Mycobacterium spp. have a great impact on human health, as two major diseases, tuberculosis and leprosy, are caused by members of this genus. The first genomic information from medieval Mycobacterium leprae is now available1. In this study, the remains of humans infected with leprosy were identified in Sweden, Denmark and the United Kingdom based on skeletal deformations. The DNA seemed to be well preserved, potentially owing to the high amount of hydrophobic mycolic acids in the unique cell wall structure of M. leprae. DNA isolated from five bone and teeth samples of different individuals was sequenced and yielded deep enough coverage to provide assemblies of 90% of each bacterial genome. Gene order within the compared genomes was highly conserved, and only a few mutations between the ancient strains and 11 modern strains were found. Five new pseudogenes of unknown function were detected in the modern isolates, but no novel pseudogenes were found in the ancient DNA. Together, these findings suggest that the decline in leprosy prevalence in sixteenth-century Europe was due to human factors such as improved social conditions, rather than reduced bacterial virulence. Leprosy is thought to have originated in Africa, from where it spread through the Middle East and into Europe2. Phylogenetic analysis of the ancient genomes showed that three of the ancient strains support this hypothesis, as these European isolates were similar to modern Middle-Eastern ones.

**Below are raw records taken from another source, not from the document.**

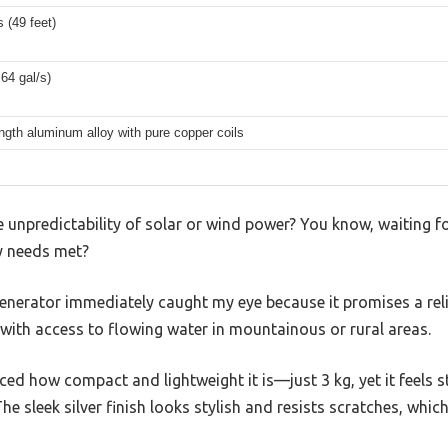
 (49 feet)
.64 gal/s)
ngth aluminum alloy with pure copper coils
e unpredictability of solar or wind power? You know, waiting fo
gy needs met?
enerator immediately caught my eye because it promises a reli
with access to flowing water in mountainous or rural areas.
iced how compact and lightweight it is—just 3 kg, yet it feels 
e sleek silver finish looks stylish and resists scratches, which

The other two strains provided substantiating evidence for the subsequent introduction of leprosy from Europe into the Americas.

Yersinia pestis, the causative agent of plague, has been shown to be responsible for both the Black Death from the fourteenth to the seventeenth centuries and the modern pandemic in the nineteenth and twentieth centuries. Y. pestis has also been suggested to be the cause of the Justinianic Plague of the sixth to eighth centuries, a proposal that was the focus of a recent genome-based study3. Samples were obtained from the teeth of ostensible plague victims in an early-medieval cemetery in Bavaria, Germany; given the controversy over the origins of the pandemic, extreme care was taken during handling to prevent contamination. It was not necessary to sequence the whole genomes, as genotyping of five significant SNPs, which occur along specific branches of the Y. pestis phylogenetic tree, allows the correct placing of strains within the tree4. Genotyping the five SNPs determined that the ancient Bavarian strain falls into the oldest part of the tree and is distinct from any modern lineage. This provides compelling evidence that Y. pestis was indeed the cause of the Justinianic Plague. Age estimates for the phylogeny of Y. pestis have been calculated previously5, and the age of the branch for the putative Justinianic plague strain compared well with radiocarbon dating of the human remains from the Bavarian cemetery. The placement of the ancient strain within a global Y. pestis context also suggested that, as with other plague waves, the Justinianic Plague most probably originated in Asia.

For Mark Twain6, “no occurrence is sole and solitary, but merely a repetition of a thing which has happened before, and perhaps often.” This might be true for the evolution of pathogens as well. By looking at the past and comparing ancient and present genomes, we can learn how their future might look. Watch out for the old things — they stick around!